Sunday, December 13, 2009

Making Things, take 2

Making Things, take 2

I learned a lot in the course of getting ready for the fiber show in November.

For one thing, why handmade articles generally cost so much: R&D, or rather in my case, trial and error. I blithely thought that I would retool felted sweaters into all sorts of attractive articles. Wrong. I made several pairs of mittens from recycled sweaters that worked out, and a scarf that I have deep doubts about. But I froze (sensibly, I think) when it came to slashing sweaters and recreating jackets. I didn’t want to wreck them.

Christmas is almost upon us, and my zeal for hand-makery is redoubled. I am making hand-warmers filled with porcelain pie weights that you microwave and keep in pockets against the cold. I am making cookies, pistachio brittle and chutneys for giving. Such is my Yuletide optimism that I am even knitting socks.

My sock history is a sad one. My first pair, I made for myself and wore white-water rafting. They were wool, and even wet were fairly warm, but after immersion drooped so around my ankles that people regarded me pityingly and asked if I had made them myself.

The second pair, I made for my younger son, the only family member who was gracious about the first pair. The instep seemed so enormous that I chickened out halfway along the foot, so that although plenty wide, they looked like they’d fit only a bound foot. I thought they’d stretch.
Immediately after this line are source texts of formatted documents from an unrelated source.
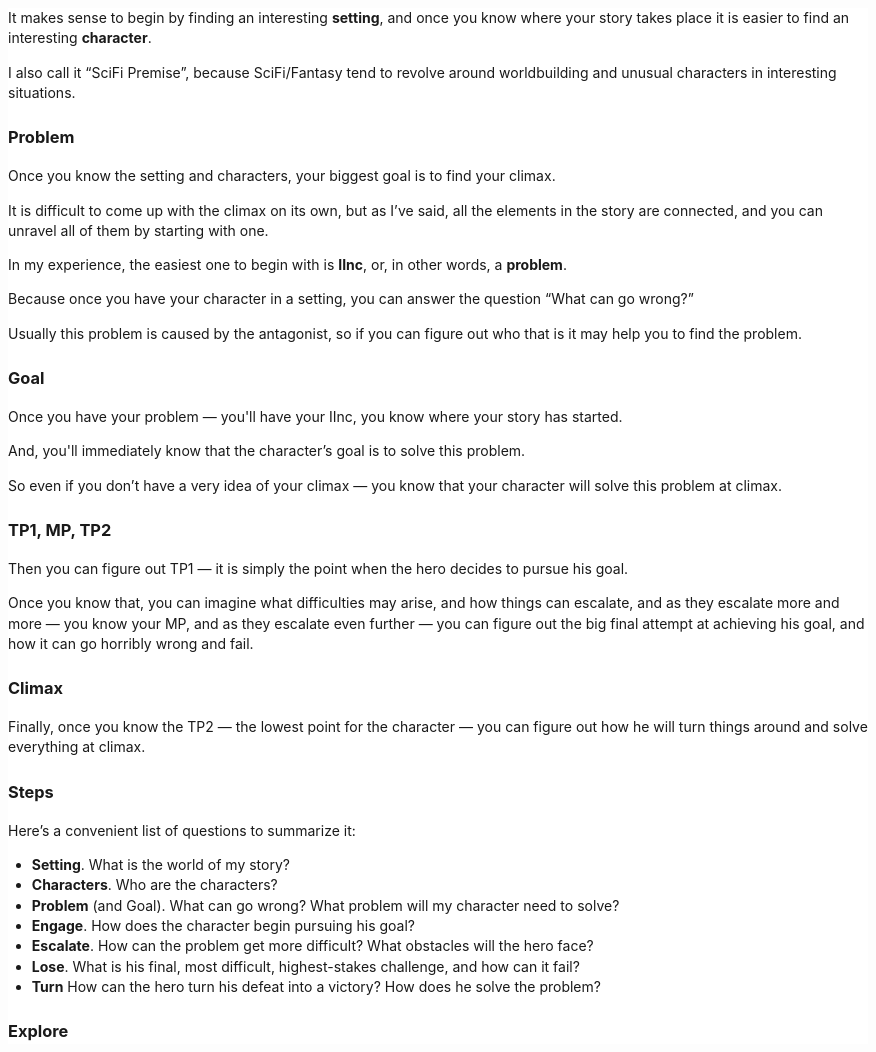 It makes sense to begin by finding an interesting **setting**, and once you know where your story takes place it is easier to find an interesting **character**.

I also call it “SciFi Premise”, because SciFi/Fantasy tend to revolve around worldbuilding and unusual characters in interesting situations.

### Problem

Once you know the setting and characters, your biggest goal is to find your climax.

It is difficult to come up with the climax on its own, but as I’ve said, all the elements in the story are connected, and you can unravel all of them by starting with one.

In my experience, the easiest one to begin with is **IInc**, or, in other words, a **problem**.

Because once you have your character in a setting, you can answer the question “What can go wrong?”

Usually this problem is caused by the antagonist, so if you can figure out who that is it may help you to find the problem.

### Goal

Once you have your problem — you'll have your IInc, you know where your story has started.

And, you'll immediately know that the character’s goal is to solve this problem.

So even if you don’t have a very idea of your climax — you know that your character will solve this problem at climax.

### TP1, MP, TP2

Then you can figure out TP1 — it is simply the point when the hero decides to pursue his goal.

Once you know that, you can imagine what difficulties may arise, and how things can escalate, and as they escalate more and more — you know your MP, and as they escalate even further — you can figure out the big final attempt at achieving his goal, and how it can go horribly wrong and fail.

### Climax

Finally, once you know the TP2 — the lowest point for the character — you can figure out how he will turn things around and solve everything at climax.

### Steps

Here’s a convenient list of questions to summarize it:

-   **Setting**. What is the world of my story?
-   **Characters**. Who are the characters?
-   **Problem** (and Goal). What can go wrong? What problem will my character need to solve?
-   **Engage**. How does the character begin pursuing his goal?
-   **Escalate**. How can the problem get more difficult? What obstacles will the hero face?
-   **Lose**. What is his final, most difficult, highest-stakes challenge, and how can it fail?
-   **Turn** How can the hero turn his defeat into a victory? How does he solve the problem?

### Explore
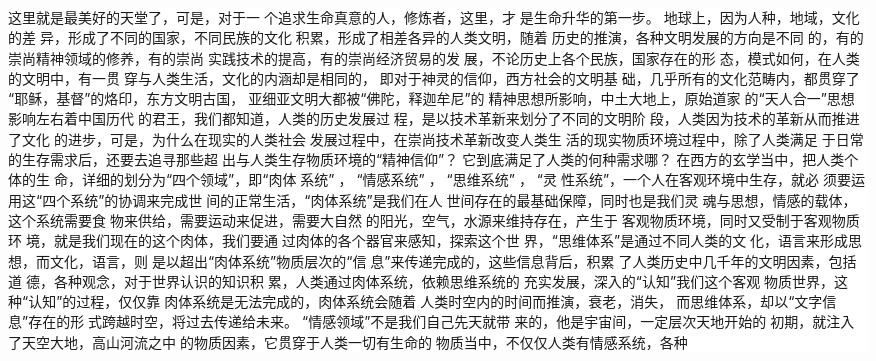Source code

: 这里就是最美好的天堂了，可是，对于一
个追求生命真意的人，修炼者，这里，才
是生命升华的第一步。
 地球上，因为人种，地域，文化的差
异，形成了不同的国家，不同民族的文化
积累，形成了相差各异的人类文明，随着
历史的推演，各种文明发展的方向是不同
的，有的崇尚精神领域的修养，有的崇尚
实践技术的提高，有的崇尚经济贸易的发
展，不论历史上各个民族，国家存在的形
态，模式如何，在人类的文明中，有一贯
穿与人类生活，文化的内涵却是相同的，
即对于神灵的信仰，西方社会的文明基
础，几乎所有的文化范畴内，都贯穿了
“耶稣，基督”的烙印，东方文明古国，
亚细亚文明大都被“佛陀，释迦牟尼”的
精神思想所影响，中土大地上，原始道家
的“天人合一”思想影响左右着中国历代
的君王，我们都知道，人类的历史发展过
程，是以技术革新来划分了不同的文明阶
段，人类因为技术的革新从而推进了文化
的进步，可是，为什么在现实的人类社会
发展过程中，在崇尚技术革新改变人类生
活的现实物质环境过程中，除了人类满足
于日常的生存需求后，还要去追寻那些超
出与人类生存物质环境的“精神信仰”？
它到底满足了人类的何种需求哪？
 在西方的玄学当中，把人类个体的生
命，详细的划分为“四个领域”，即“肉体
系统”
，
“情感系统”
，
“思维系统”
，
“灵
性系统”，一个人在客观环境中生存，就必
须要运用这“四个系统”的协调来完成世
间的正常生活，“肉体系统”是我们在人
世间存在的最基础保障，同时也是我们灵
魂与思想，情感的载体，这个系统需要食
物来供给，需要运动来促进，需要大自然
的阳光，空气，水源来维持存在，产生于
客观物质环境，同时又受制于客观物质环
境，就是我们现在的这个肉体，我们要通
过肉体的各个器官来感知，探索这个世
界，“思维体系”是通过不同人类的文
化，语言来形成思想，而文化，语言，则
是以超出“肉体系统”物质层次的“信
息”来传递完成的，这些信息背后，积累
了人类历史中几千年的文明因素，包括道
德，各种观念，对于世界认识的知识积
累，人类通过肉体系统，依赖思维系统的
充实发展，深入的“认知”我们这个客观
物质世界，这种“认知”的过程，仅仅靠
肉体系统是无法完成的，肉体系统会随着
人类时空内的时间而推演，衰老，消失，
而思维体系，却以“文字信息”存在的形
式跨越时空，将过去传递给未来。
 “情感领域”不是我们自己先天就带
来的，他是宇宙间，一定层次天地开始的
初期，就注入了天空大地，高山河流之中
的物质因素，它贯穿于人类一切有生命的
物质当中，不仅仅人类有情感系统，各种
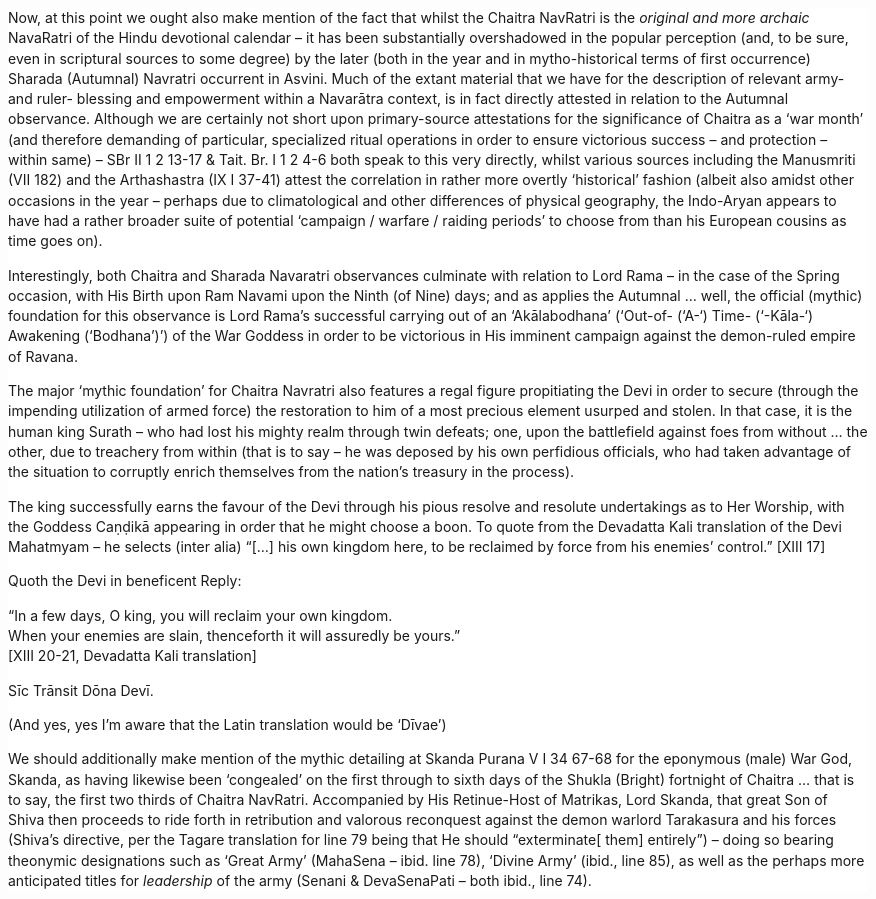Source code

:Now, at this point we ought also make mention of the fact that whilst the Chaitra NavRatri is the *original and more archaic* NavaRatri of the Hindu devotional calendar – it has been substantially overshadowed in the popular perception (and, to be sure, even in scriptural sources to some degree) by the later (both in the year and in mytho-historical terms of first occurrence) Sharada (Autumnal) Navratri occurrent in Asvini. Much of the extant material that we have for the description of relevant army- and ruler- blessing and empowerment within a Navarātra context, is in fact directly attested in relation to the Autumnal observance. Although we are certainly not short upon primary-source attestations for the significance of Chaitra as a ‘war month’ (and therefore demanding of particular, specialized ritual operations in order to ensure victorious success – and protection – within same) – SBr II 1 2 13-17 & Tait. Br. I 1 2 4-6 both speak to this very directly, whilst various sources including the Manusmriti (VII 182) and the Arthashastra (IX I 37-41) attest the correlation in rather more overtly ‘historical’ fashion (albeit also amidst other occasions in the year – perhaps due to climatological and other differences of physical geography, the Indo-Aryan appears to have had a rather broader suite of potential ‘campaign / warfare / raiding periods’ to choose from than his European cousins as time goes on).

Interestingly, both Chaitra and Sharada Navaratri observances culminate with relation to Lord Rama – in the case of the Spring occasion, with His Birth upon Ram Navami upon the Ninth (of Nine) days; and as applies the Autumnal … well, the official (mythic) foundation for this observance is Lord Rama’s successful carrying out of an ‘Akālabodhana’ (‘Out-of- (‘A-‘) Time- (‘-Kāla-‘) Awakening (‘Bodhana’)’) of the War Goddess in order to be victorious in His imminent campaign against the demon-ruled empire of Ravana.

The major ‘mythic foundation’ for Chaitra Navratri also features a regal figure propitiating the Devi in order to secure (through the impending utilization of armed force) the restoration to him of a most precious element usurped and stolen. In that case, it is the human king Surath – who had lost his mighty realm through twin defeats; one, upon the battlefield against foes from without … the other, due to treachery from within (that is to say – he was deposed by his own perfidious officials, who had taken advantage of the situation to corruptly enrich themselves from the nation’s treasury in the process).

The king successfully earns the favour of the Devi through his pious resolve and resolute undertakings as to Her Worship, with the Goddess Caṇḍikā appearing in order that he might choose a boon. To quote from the Devadatta Kali translation of the Devi Mahatmyam – he selects (inter alia) “\[…\] his own kingdom here, to be reclaimed by force from his enemies’ control.” \[XIII 17\]

Quoth the Devi in beneficent Reply:

“In a few days, O king, you will reclaim your own kingdom.  
When your enemies are slain, thenceforth it will assuredly be yours.”  
\[XIII 20-21, Devadatta Kali translation\]

Sīc Trānsit Dōna Devī.

(And yes, yes I’m aware that the Latin translation would be ‘Dīvae’)

We should additionally make mention of the mythic detailing at Skanda Purana V I 34 67-68 for the eponymous (male) War God, Skanda, as having likewise been ‘congealed’ on the first through to sixth days of the Shukla (Bright) fortnight of Chaitra … that is to say, the first two thirds of Chaitra NavRatri. Accompanied by His Retinue-Host of Matrikas, Lord Skanda, that great Son of Shiva then proceeds to ride forth in retribution and valorous reconquest against the demon warlord Tarakasura and his forces (Shiva’s directive, per the Tagare translation for line 79 being that He should “exterminate\[ them\] entirely”) – doing so bearing theonymic designations such as ‘Great Army’ (MahaSena – ibid. line 78), ‘Divine Army’ (ibid., line 85), as well as the perhaps more anticipated titles for *leadership* of the army (Senani & DevaSenaPati – both ibid., line 74).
The third pair I made, or rather started, for my dear husband, who didn’t want loud colors that would excite and motivate the knitter. He wanted something he could wear. I dragged through the first sock, a morbid self-striping back and gray, despairing of ever getting it done. I finally finished it on the ferry from Boston to Provincetown, and was so encouraged that I started the second, and positively whipped through it. BUT: I couldn’t find the first sock. Did it go overboard? Had I stashed it in some uber-clever place? I looked everywhere, several times. Nothing. Finally I was so disgusted, I unraveled it and gave the wool to our local thrift store, vowing never to have my heart broken by socks again. Then, eight months later, I found where I’d stashed the first. I saved it for a pet Christmas stocking, figuring the pets are color-blind anyway.

When a young friend came to stay, wearing sandals, in November, with no socks, my resolve melted. I raced out and bought very exciting red self-striping wool and pipette-sized needles to embark on my fourth pair of socks. I am a third of the way through the first one, knitting in markers so I can tell when I’ve done my requisite 2”. I am trying to get into a Zen knitting space. Failing that, I engage family members in long conversations, which do not require lots of eye contact. There is even a book on tape in the wings.

The thing is, I make things out of curiosity. I want to find out how the thing will look, how the colors will play against each other, how the thing will feel, or in the kitchen, taste. Call it arrogance, but with socks, I pretty much know the answers to all these questions. With socks, for me, there are no happy surprises, just drooping, misshapen, oddball articles I can only give away because people are so nice around Christmas.

To what do we attribute this (as the wag said of second marriages) triumph of hope over experience?

Maybe the spirit of Christmas itself. This time, I’ll get it right. Haven’t I learned the hard way about gauge? This time, the socks will work. The recipient will be glad and warm, to say nothing of stylish, even trend-setting.

Or maybe we’ll just have to settle for glad and warm.